# Skins for mods



## Faiyaz Cheulkar (25/5/18)

Instagram is flooded with images of regular mods with some pretty cool skins on them. Recently saw @Sickboy77 drag with cool skins. Honestly if I had those skins I would have never let go of my drag. And then this beautiful skin for a aspire breeze. Any ideas how I can get one or may be make one for cheap ??


----------



## Humbolt (25/5/18)

Someone asked a similar question in the week, but they had a really limited selection.

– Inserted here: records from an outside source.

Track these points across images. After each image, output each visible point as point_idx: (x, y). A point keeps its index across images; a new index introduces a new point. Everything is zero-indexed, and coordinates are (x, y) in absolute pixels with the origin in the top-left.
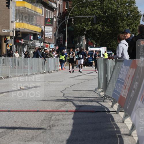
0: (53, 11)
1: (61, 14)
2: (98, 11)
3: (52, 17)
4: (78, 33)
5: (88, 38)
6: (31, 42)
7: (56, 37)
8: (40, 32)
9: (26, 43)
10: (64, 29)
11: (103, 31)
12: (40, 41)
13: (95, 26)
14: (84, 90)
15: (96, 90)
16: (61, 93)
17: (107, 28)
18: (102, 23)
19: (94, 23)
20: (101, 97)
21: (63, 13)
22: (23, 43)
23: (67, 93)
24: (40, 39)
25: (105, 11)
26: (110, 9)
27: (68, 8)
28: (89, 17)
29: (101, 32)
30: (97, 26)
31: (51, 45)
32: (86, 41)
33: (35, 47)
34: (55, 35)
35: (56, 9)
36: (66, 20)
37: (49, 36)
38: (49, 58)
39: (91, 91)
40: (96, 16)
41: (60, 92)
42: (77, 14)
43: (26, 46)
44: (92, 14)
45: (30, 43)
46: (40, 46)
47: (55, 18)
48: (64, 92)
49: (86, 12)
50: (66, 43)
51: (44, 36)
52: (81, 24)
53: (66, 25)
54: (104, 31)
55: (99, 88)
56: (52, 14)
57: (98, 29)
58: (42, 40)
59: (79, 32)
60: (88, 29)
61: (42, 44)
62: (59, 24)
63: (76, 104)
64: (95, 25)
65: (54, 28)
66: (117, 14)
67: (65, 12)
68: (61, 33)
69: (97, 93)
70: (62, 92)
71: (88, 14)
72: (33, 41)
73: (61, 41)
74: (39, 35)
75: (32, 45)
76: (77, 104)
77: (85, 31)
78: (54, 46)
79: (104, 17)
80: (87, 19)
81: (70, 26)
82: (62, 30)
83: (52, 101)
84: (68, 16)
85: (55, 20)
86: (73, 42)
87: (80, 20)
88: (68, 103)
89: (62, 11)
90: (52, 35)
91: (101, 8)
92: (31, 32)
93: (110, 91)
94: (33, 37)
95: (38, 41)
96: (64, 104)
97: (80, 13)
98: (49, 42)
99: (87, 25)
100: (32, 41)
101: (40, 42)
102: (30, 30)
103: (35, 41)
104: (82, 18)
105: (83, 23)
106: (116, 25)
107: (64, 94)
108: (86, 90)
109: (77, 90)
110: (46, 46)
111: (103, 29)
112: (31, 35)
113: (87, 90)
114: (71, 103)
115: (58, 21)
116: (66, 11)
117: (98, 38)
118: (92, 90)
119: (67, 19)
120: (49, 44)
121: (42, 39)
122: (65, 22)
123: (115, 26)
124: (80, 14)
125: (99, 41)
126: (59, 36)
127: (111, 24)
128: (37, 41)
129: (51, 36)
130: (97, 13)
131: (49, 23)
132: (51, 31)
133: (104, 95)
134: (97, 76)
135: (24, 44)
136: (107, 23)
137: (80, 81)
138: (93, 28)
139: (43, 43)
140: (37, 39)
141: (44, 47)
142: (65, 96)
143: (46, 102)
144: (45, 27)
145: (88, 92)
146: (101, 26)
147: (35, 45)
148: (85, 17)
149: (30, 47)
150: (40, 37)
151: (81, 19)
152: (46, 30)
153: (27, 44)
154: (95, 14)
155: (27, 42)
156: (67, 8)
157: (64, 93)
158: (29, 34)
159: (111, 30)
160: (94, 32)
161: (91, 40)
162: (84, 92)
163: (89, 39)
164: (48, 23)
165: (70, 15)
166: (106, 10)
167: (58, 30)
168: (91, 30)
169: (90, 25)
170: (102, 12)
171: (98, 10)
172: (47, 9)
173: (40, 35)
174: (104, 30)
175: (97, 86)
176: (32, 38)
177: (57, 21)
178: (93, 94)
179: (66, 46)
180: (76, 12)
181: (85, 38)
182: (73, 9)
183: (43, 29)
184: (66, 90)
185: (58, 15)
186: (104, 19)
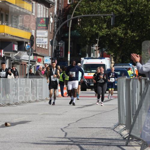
0: (49, 7)
1: (61, 12)
2: (118, 7)
3: (47, 17)
4: (87, 41)
5: (103, 47)
6: (16, 55)
7: (54, 46)
8: (29, 38)
9: (8, 56)
10: (66, 35)
11: (126, 37)
12: (29, 52)
13: (114, 30)
14: (97, 128)
15: (116, 126)
16: (62, 131)
17: (132, 32)
18: (124, 25)
19: (112, 25)
20: (123, 138)
21: (64, 10)
22: (3, 55)
23: (71, 132)
24: (29, 49)
25: (128, 6)
26: (136, 4)
27: (71, 2)
28: (104, 16)
29: (122, 39)
30: (117, 30)
31: (45, 58)
32: (100, 53)
33: (20, 61)
34: (52, 43)
35: (54, 4)
36: (68, 20)
37: (43, 45)
38: (43, 78)
39: (107, 129)
40: (115, 15)
41: (60, 130)
42: (85, 11)
43: (8, 61)
44: (108, 12)
45: (13, 56)
46: (28, 60)
47: (52, 17)
48: (66, 130)
49: (99, 9)
50: (69, 55)
51: (34, 45)
52: (92, 26)
53: (69, 27)
54: (128, 37)
55: (120, 124)
56: (47, 11)
57: (118, 34)
58: (31, 51)
59: (89, 39)
60: (103, 34)
61: (32, 58)
62: (58, 27)
63: (85, 149)
64: (113, 28)
65: (51, 33)
66: (147, 11)
67: (67, 8)
68: (62, 41)
69: (118, 132)
70: (64, 130)
71: (102, 12)
72: (18, 53)
73: (61, 52)
74: (26, 43)
75: (16, 59)
76: (87, 149)
77: (98, 37)
78: (50, 60)
79: (127, 15)
80: (101, 20)
81: (75, 29)
82: (63, 36)
83: (48, 144)
84: (71, 14)
85: (51, 20)
86: (80, 54)
87: (91, 21)
88: (73, 147)
89: (63, 7)
90: (47, 44)
91: (122, 3)
92: (15, 38)
93: (137, 128)
94: (18, 47)
95: (26, 53)
96: (66, 148)
97: (90, 9)
98: (43, 54)
99: (101, 28)
100: (16, 52)
101: (29, 55)
102: (14, 36)
103: (21, 52)
104: (94, 17)
105: (95, 26)
106: (146, 27)
107: (66, 134)
108: (99, 127)
109: (85, 127)
110: (38, 60)
111: (126, 34)
112: (14, 44)
113: (102, 127)
114: (77, 147)
115: (57, 23)
116: (69, 7)
117: (118, 47)
118: (109, 128)
119: (70, 19)
120: (43, 57)
121: (32, 49)
122: (67, 23)
123: (145, 29)
124: (91, 12)
125: (120, 52)
126: (58, 44)
127: (138, 26)
128: (23, 52)
129: (45, 45)
130: (117, 10)
131: (43, 25)
132: (46, 37)
133: (128, 135)
134: (117, 106)
135: (4, 57)
136: (133, 25)
137: (91, 114)
138: (110, 32)
139: (33, 55)
140: (25, 50)
141: (35, 62)
142: (67, 136)
143: (39, 145)
144: (37, 31)
145: (103, 130)
146: (123, 30)
147: (21, 59)
148: (98, 16)
149: (13, 62)
150: (28, 46)
151: (92, 18)
152: (37, 35)
153: (9, 58)
154: (113, 12)
155: (9, 54)
156: (69, 2)
157: (66, 132)
158: (11, 42)
159: (138, 36)
160: (112, 38)
161: (106, 51)
162: (97, 130)
163: (104, 49)
164: (40, 25)
165: (74, 13)
166: (130, 6)
167: (56, 35)
168: (107, 35)
169: (106, 28)
170: (124, 8)
171: (117, 5)
172: (39, 4)
173: (28, 44)
174: (128, 35)
175: (117, 121)
176: (16, 48)
177: (54, 23)
178: (110, 133)
179: (69, 60)
180: (84, 8)
181: (98, 48)
182: (80, 4)
183: (34, 34)
184: (70, 127)
185: (56, 13)
186: (128, 19)
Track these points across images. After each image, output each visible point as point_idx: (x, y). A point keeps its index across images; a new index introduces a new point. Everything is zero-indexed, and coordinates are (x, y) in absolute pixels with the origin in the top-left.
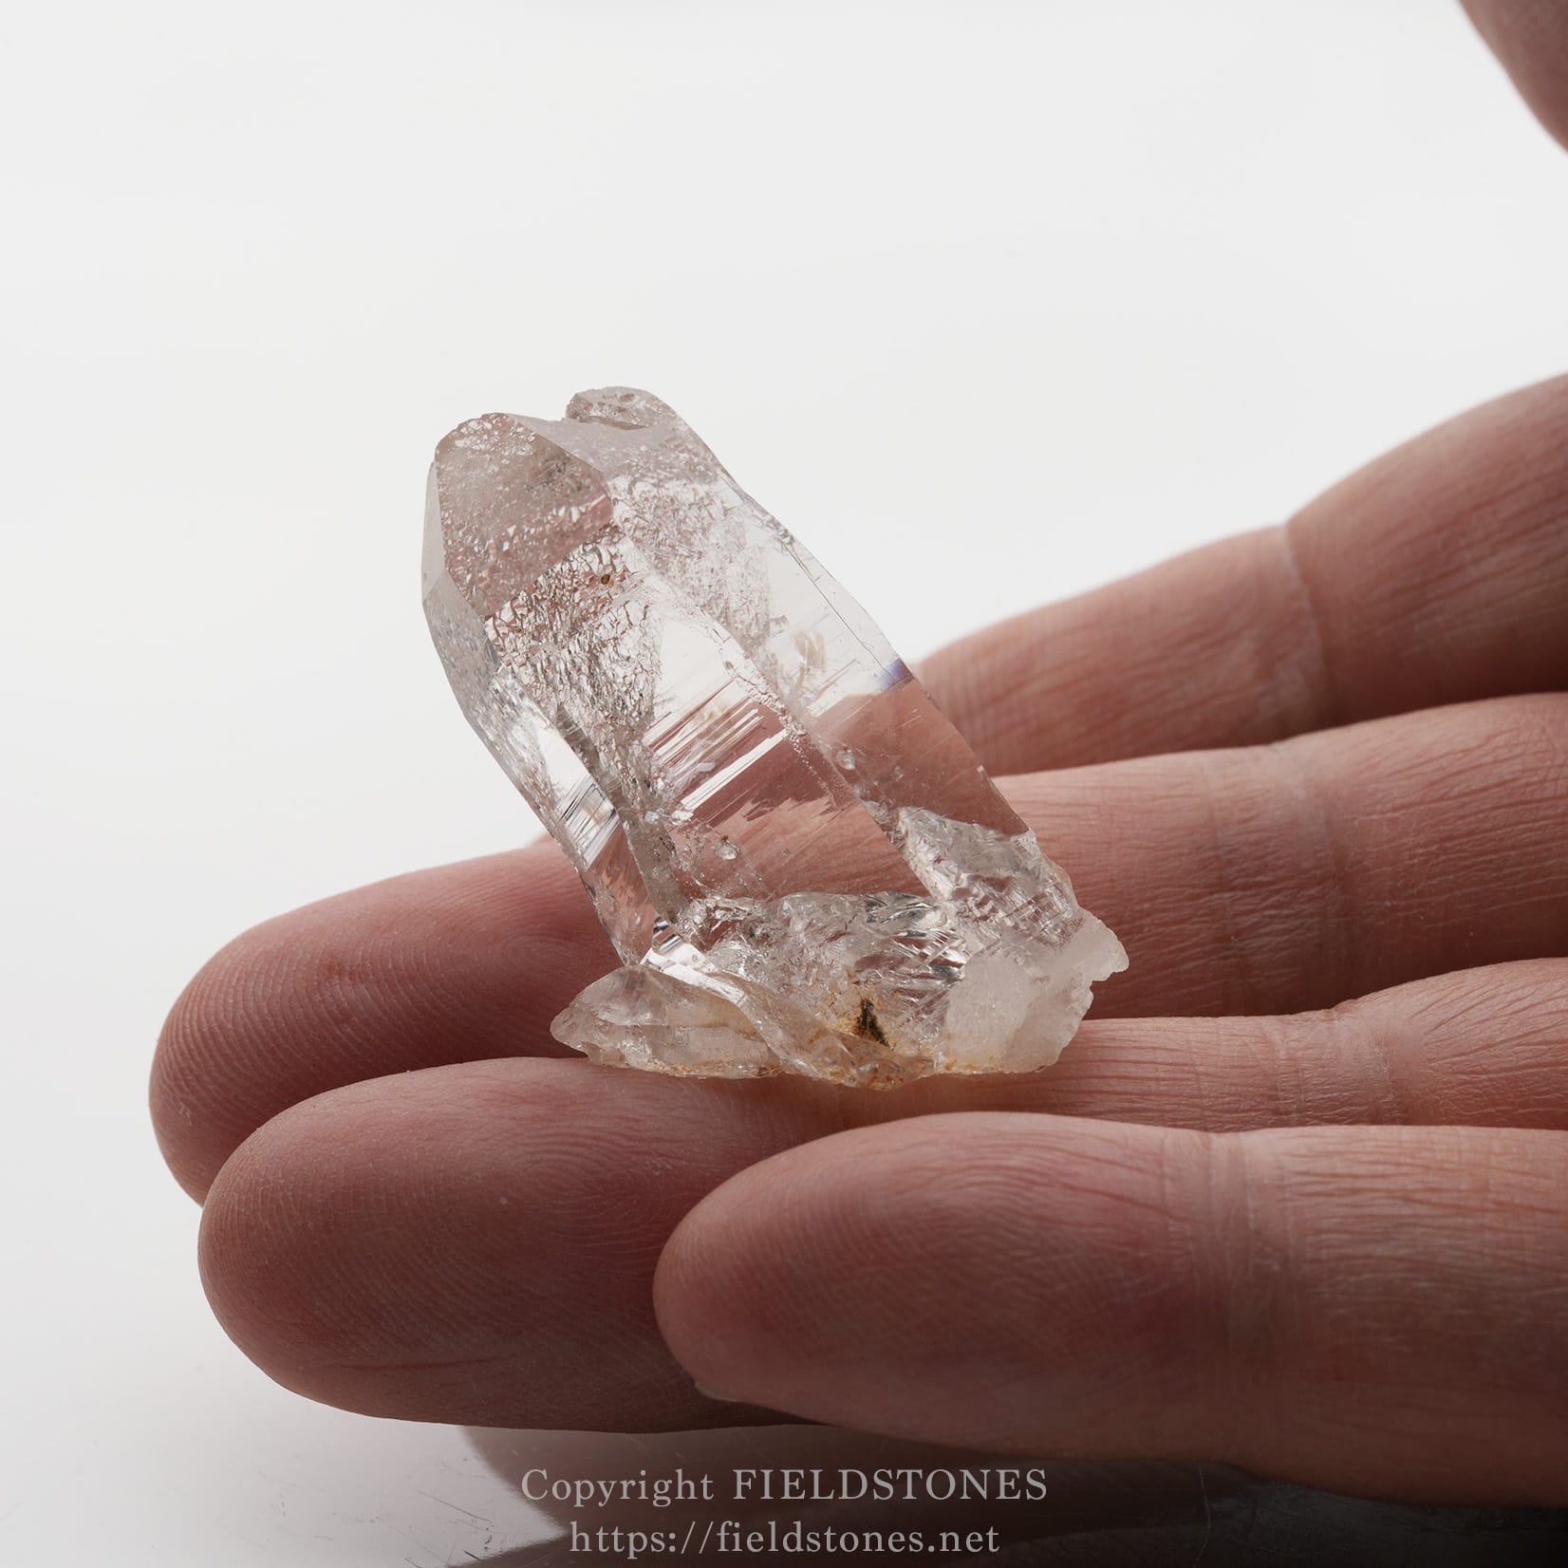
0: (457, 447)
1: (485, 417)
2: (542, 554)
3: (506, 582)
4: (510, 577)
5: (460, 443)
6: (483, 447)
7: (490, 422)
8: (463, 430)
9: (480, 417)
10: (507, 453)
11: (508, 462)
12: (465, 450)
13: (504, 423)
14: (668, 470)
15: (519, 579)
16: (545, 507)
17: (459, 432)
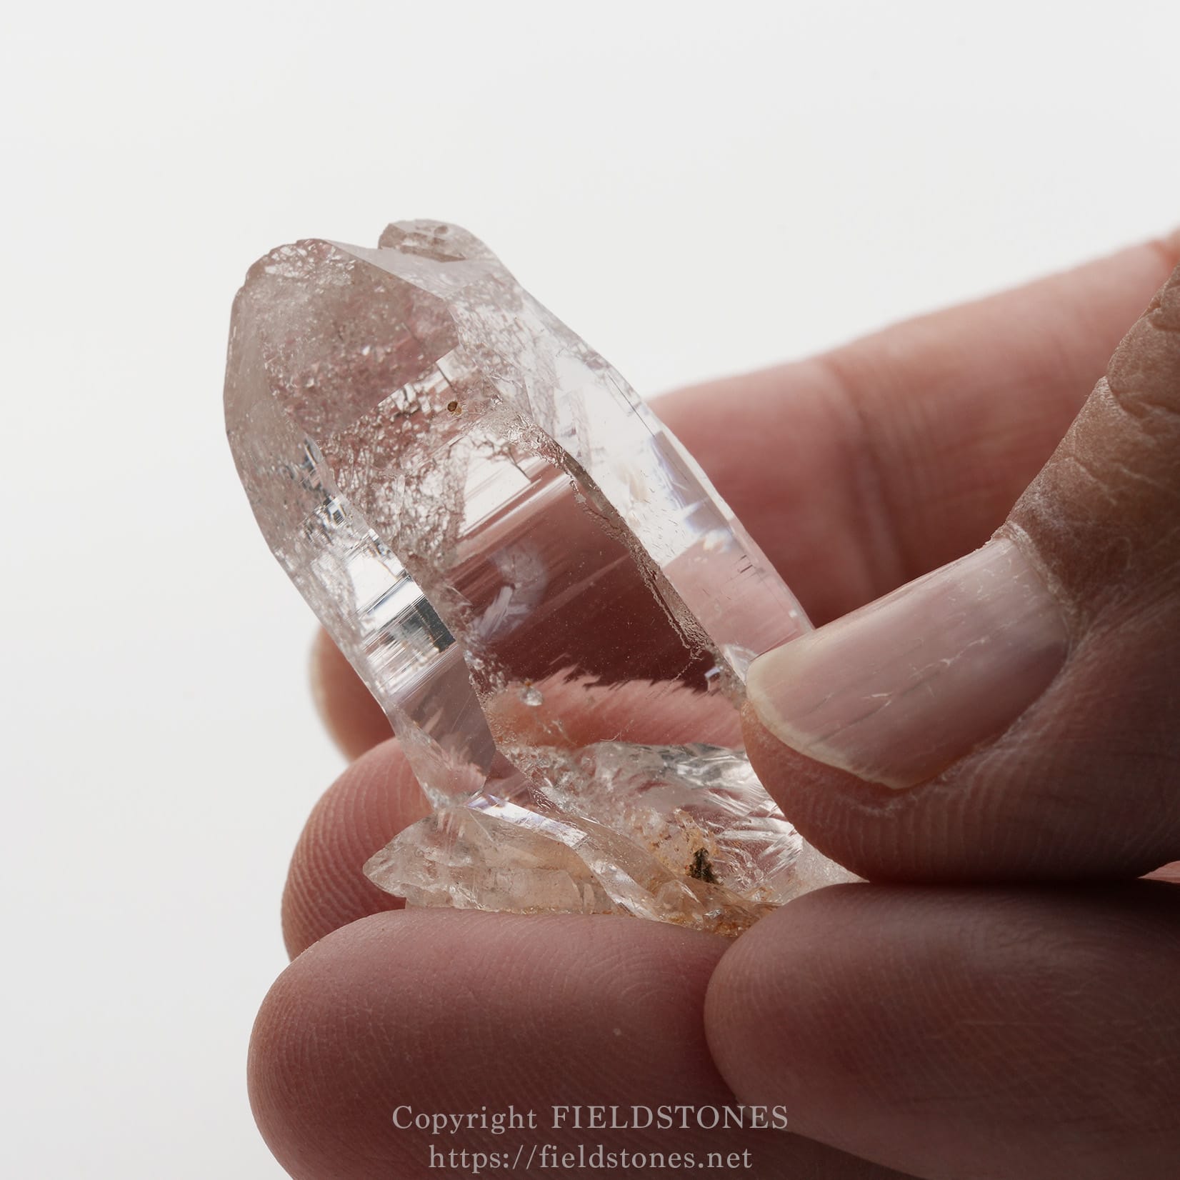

I've used jwraps before and wasn't disappointed.

Reactions: Like 1


----------



## Faiyaz Cheulkar (25/5/18)

Humbolt said:


> Someone asked a similar question in the week, but they had a really limited selection. I've used jwraps before and wasn't disappointed.


How much time did it take to reach ??


----------



## Humbolt (25/5/18)

Faiyaz Cheulkar said:


> How much time did it take to reach ??


not too long, about 2 - 3 weeks


----------



## Nailedit77 (26/5/18)

Faiyaz Cheulkar said:


> Instagram is flooded with images of regular mods with some pretty cool skins on them. Recently saw @Sickboy77 drag with cool skins. Honestly if I had those skins I would have never let go of my drag. And then this beautiful skin for a aspire breeze. Any ideas how I can get one or may be make one for cheap ??
> View attachment 133091


www.vaping-mad.com make the best local skins, give them a try

Reactions: Like 2


----------



## Faiyaz Cheulkar (26/5/18)

is there a way we can get this locally ??? I mean can we make them if we have the right measurements ???


----------



## Silver (26/5/18)

Faiyaz Cheulkar said:


> is there a way we can get this locally ??? I mean can we make them if we have the right measurements ???



Hi @Faiyaz Cheulkar , Vaping Mad is local, they are based in Midrand, Gauteng


----------